И все же главное, мне кажется, Орсон Скотт Кард сумел выразить в одном коротком диалоге. Буквально в двух фразах:
«— Когда по-настоящему хорошо знаешь кого-то, уже не можешь ненавидеть его.
— А может быть, наоборот — нельзя узнать другого прежде, чем перестанешь его ненавидеть?»
По кинотеатрам не хожу, это категорически не мой вид досуга, но киноведов читаю часто и с удовольствием. Увлекательно пишут. Например, Александр Павлов — слежу за его творчеством с неослабевающим вниманием, ага.
Использовать эпитет «культовый» в рецензиях на новые книги и фильмы давно считается дурным тоном: станет произведение предметом культа или нет, покажет только время, не критикам раздавать эти медальки. Зато в академическом киноведении термин cult film имеет вполне четкое и конкретное наполнение. По определению, которое предлагает нам русская «Википедия», это картина, «ставшая объектом почитания у сплочённой (иногда узкой) группы поклонников, образуя подобие религиозного культа». Иными словами, то, что годами смотрят и пересматривают гики и фрики, в первую очередь представители субкультур: байеры, геи, растаманы, панки, поклонники хоррора и т.д. Плох тот любитель кинофантастики, в коллекции которого нет «Бегущего по лезвию» и «Бразилии» или собиратель винтажного порно, не слыхавший про «Вампирш-лесбиянок».
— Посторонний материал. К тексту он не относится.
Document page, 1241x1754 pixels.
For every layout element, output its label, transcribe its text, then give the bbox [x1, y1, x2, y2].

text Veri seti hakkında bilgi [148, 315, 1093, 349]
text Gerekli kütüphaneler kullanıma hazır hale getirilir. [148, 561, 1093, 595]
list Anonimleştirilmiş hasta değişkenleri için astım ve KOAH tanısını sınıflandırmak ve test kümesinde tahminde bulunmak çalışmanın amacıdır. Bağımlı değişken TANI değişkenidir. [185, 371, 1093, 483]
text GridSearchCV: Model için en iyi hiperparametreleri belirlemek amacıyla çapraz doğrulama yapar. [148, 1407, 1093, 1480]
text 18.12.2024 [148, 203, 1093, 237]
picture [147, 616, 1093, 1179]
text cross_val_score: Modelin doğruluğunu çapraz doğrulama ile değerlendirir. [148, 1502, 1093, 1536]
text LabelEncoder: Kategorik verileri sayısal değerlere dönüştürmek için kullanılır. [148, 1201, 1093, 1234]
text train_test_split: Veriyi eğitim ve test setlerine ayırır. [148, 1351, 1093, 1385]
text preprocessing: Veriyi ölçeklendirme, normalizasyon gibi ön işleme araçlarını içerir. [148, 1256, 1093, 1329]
«Расскажите вашим детям» Александра Павлова — первая книга о культовом кино, изданная в России. Не то чтобы этим явлением у нас совсем никто не интересовался: в приложении приведена солидная библиография, в том числе список исследований, вышедших на русском языке. Другое дело, что отечественные киноведы обычно не акцентируют внимание на феномене cult film. По мнению Александра Павлова, культовое кино — явление преимущественно западное, наш зритель смотрит такие картины в основном дома, за закрытыми дверями, не превращая поход в кинотеатр в миниатюрный перфоманс, причудливый ритуал. Соответственно, справочники по культовому кино до сих пор издавались в основном в США и Европе: наши синефилы предпочитают черпать информацию из других источников, а представители академической науки больше увлечены иными сторонами «текущего кинопроцесса».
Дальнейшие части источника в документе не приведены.